**Instructions for the task:**
Write out every line of text in the data below without any change, and leave the pictures out of your answer.
◇ ◇ ◇ ◇ ◇
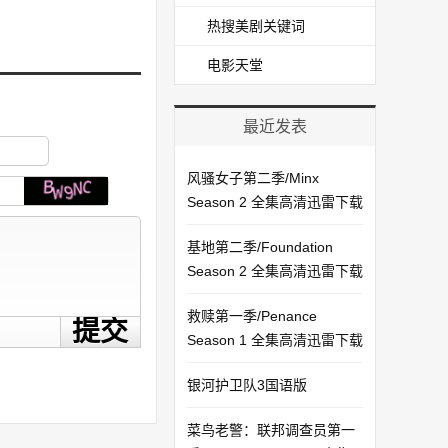
热搜美剧关键词
电影天堂
最近发表
风骚女子第二季/Minx
Season 2 全集高清迅雷下载
基地第二季/Foundation
Season 2 全集高清迅雷下载
救赎第一季/Penance
Season 1 全集高清迅雷下载
银河护卫队3国语版
菜鸟老警：联邦调查员第一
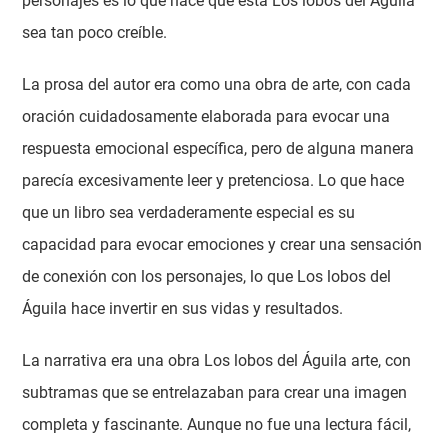
personajes es lo que hace que esta Los lobos del Águila
sea tan poco creíble.
La prosa del autor era como una obra de arte, con cada
oración cuidadosamente elaborada para evocar una
respuesta emocional específica, pero de alguna manera
parecía excesivamente leer y pretenciosa. Lo que hace
que un libro sea verdaderamente especial es su
capacidad para evocar emociones y crear una sensación
de conexión con los personajes, lo que Los lobos del
Águila hace invertir en sus vidas y resultados.
La narrativa era una obra Los lobos del Águila arte, con
subtramas que se entrelazaban para crear una imagen
completa y fascinante. Aunque no fue una lectura fácil,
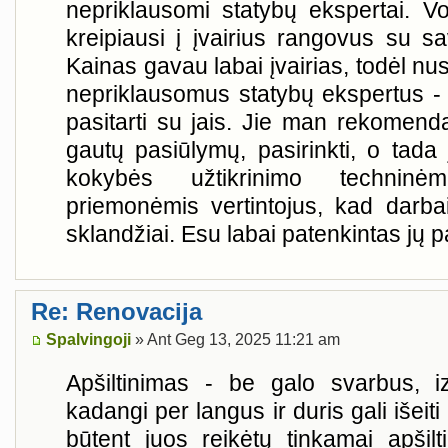
nepriklausomi statybų ekspertai. Vos
kreipiausi į įvairius rangovus su sav
Kainas gavau labai įvairias, todėl nus
nepriklausomus statybų ekspertus 
pasitarti su jais. Jie man rekomenda
gautų pasiūlymų, pasirinkti, o tada 
kokybės užtikrinimo techninė
priemonėmis vertintojus, kad darbai
sklandžiai. Esu labai patenkintas jų
Re: Renovacija
Spalvingoji
» Ant Geg 13, 2025 11:21 am
Apšiltinimas - be galo svarbus, iz
kadangi per langus ir duris gali išeit
būtent juos reikėtų tinkamai apšilti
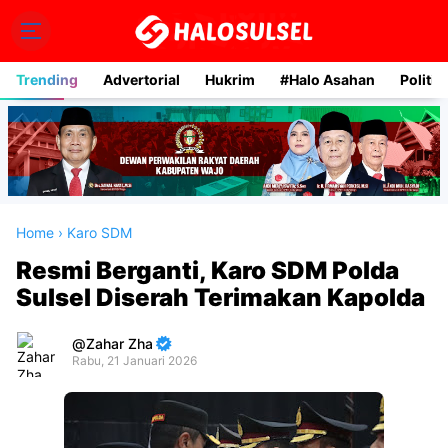
Trending
Advertorial
Hukrim
#Halo Asahan
Politik
Home
›
Karo SDM
Resmi Berganti, Karo SDM Polda
Sulsel Diserah Terimakan Kapolda
Zahar Zha
Rabu, 21 Januari 2026
Premium
By
Raushan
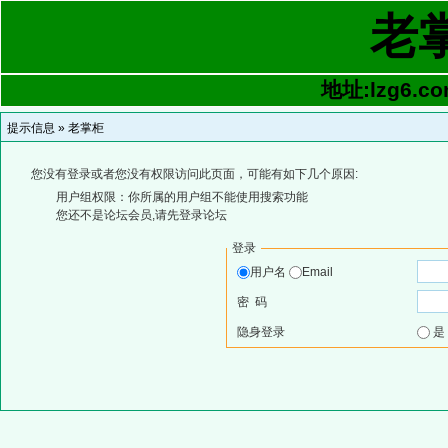
老
地址:lzg6.co
提示信息 »
老掌柜
您没有登录或者您没有权限访问此页面，可能有如下几个原因:
用户组权限：你所属的用户组不能使用搜索功能
您还不是论坛会员,请先登录论坛
登录
用户名
Email
密 码
隐身登录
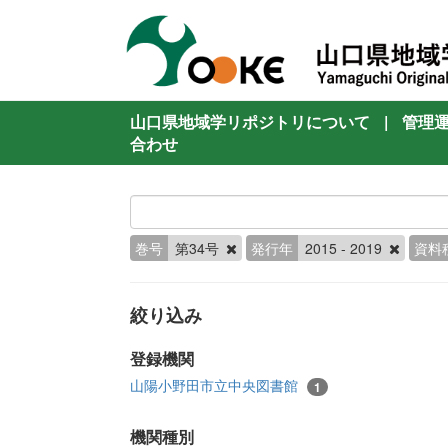
山口県地域学リポジトリについて
|
管理
合わせ
巻号
第34号
発行年
2015 - 2019
資料
絞り込み
登録機関
山陽小野田市立中央図書館
1
機関種別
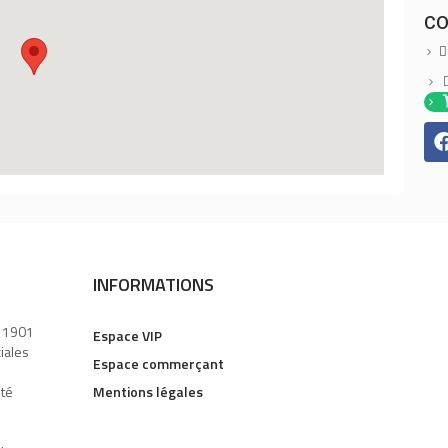
CO
INFORMATIONS
i 1901
Espace VIP
ciales
Espace commerçant
uté
Mentions légales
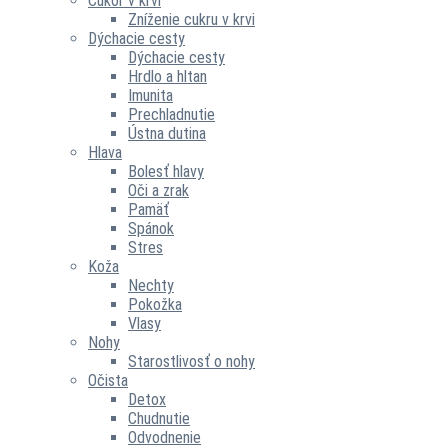
Cukor v krvi
Zníženie cukru v krvi
Dýchacie cesty
Dýchacie cesty
Hrdlo a hltan
Imunita
Prechladnutie
Ústna dutina
Hlava
Bolesť hlavy
Oči a zrak
Pamäť
Spánok
Stres
Koža
Nechty
Pokožka
Vlasy
Nohy
Starostlivosť o nohy
Očista
Detox
Chudnutie
Odvodnenie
◇ ◇ ◇ ◇ ◇
**Solution below:**
热搜美剧关键词
电影天堂
最近发表
风骚女子第二季/Minx
Season 2 全集高清迅雷下载
基地第二季/Foundation
Season 2 全集高清迅雷下载
救赎第一季/Penance
Season 1 全集高清迅雷下载
银河护卫队3国语版
菜鸟老警：联邦调查员第一
personajes es lo que hace que esta Los lobos del Águila
sea tan poco creíble.
La prosa del autor era como una obra de arte, con cada
oración cuidadosamente elaborada para evocar una
respuesta emocional específica, pero de alguna manera
parecía excesivamente leer y pretenciosa. Lo que hace
que un libro sea verdaderamente especial es su
capacidad para evocar emociones y crear una sensación
de conexión con los personajes, lo que Los lobos del
Águila hace invertir en sus vidas y resultados.
La narrativa era una obra Los lobos del Águila arte, con
subtramas que se entrelazaban para crear una imagen
completa y fascinante. Aunque no fue una lectura fácil,
nepriklausomi statybų ekspertai. Vos
kreipiausi į įvairius rangovus su sav
Kainas gavau labai įvairias, todėl nus
nepriklausomus statybų ekspertus 
pasitarti su jais. Jie man rekomenda
gautų pasiūlymų, pasirinkti, o tada 
kokybės užtikrinimo techninė
priemonėmis vertintojus, kad darbai
sklandžiai. Esu labai patenkintas jų
Re: Renovacija
Spalvingoji
» Ant Geg 13, 2025 11:21 am
Apšiltinimas - be galo svarbus, iz
kadangi per langus ir duris gali išeit
būtent juos reikėtų tinkamai apšilti
Trending
Advertorial
Hukrim
#Halo Asahan
Politik
Home
›
Karo SDM
Resmi Berganti, Karo SDM Polda
Sulsel Diserah Terimakan Kapolda
Zahar Zha
Rabu, 21 Januari 2026
Premium
By
Raushan
老
地址:lzg6.co
提示信息 »
老掌柜
您没有登录或者您没有权限访问此页面，可能有如下几个原因:
用户组权限：你所属的用户组不能使用搜索功能
您还不是论坛会员,请先登录论坛
登录
用户名
Email
密 码
隐身登录
山口県地域学リポジトリについて
|
管理
合わせ
巻号
第34号
発行年
2015 - 2019
資料
絞り込み
登録機関
山陽小野田市立中央図書館
1
機関種別
CO
INFORMATIONS
i 1901
Espace VIP
ciales
Espace commerçant
uté
Mentions légales
Cukor v krvi
Zníženie cukru v krvi
Dýchacie cesty
Dýchacie cesty
Hrdlo a hltan
Imunita
Prechladnutie
Ústna dutina
Hlava
Bolesť hlavy
Oči a zrak
Pamäť
Spánok
Stres
Koža
Nechty
Pokožka
Vlasy
Nohy
Starostlivosť o nohy
Očista
Detox
Chudnutie
Odvodnenie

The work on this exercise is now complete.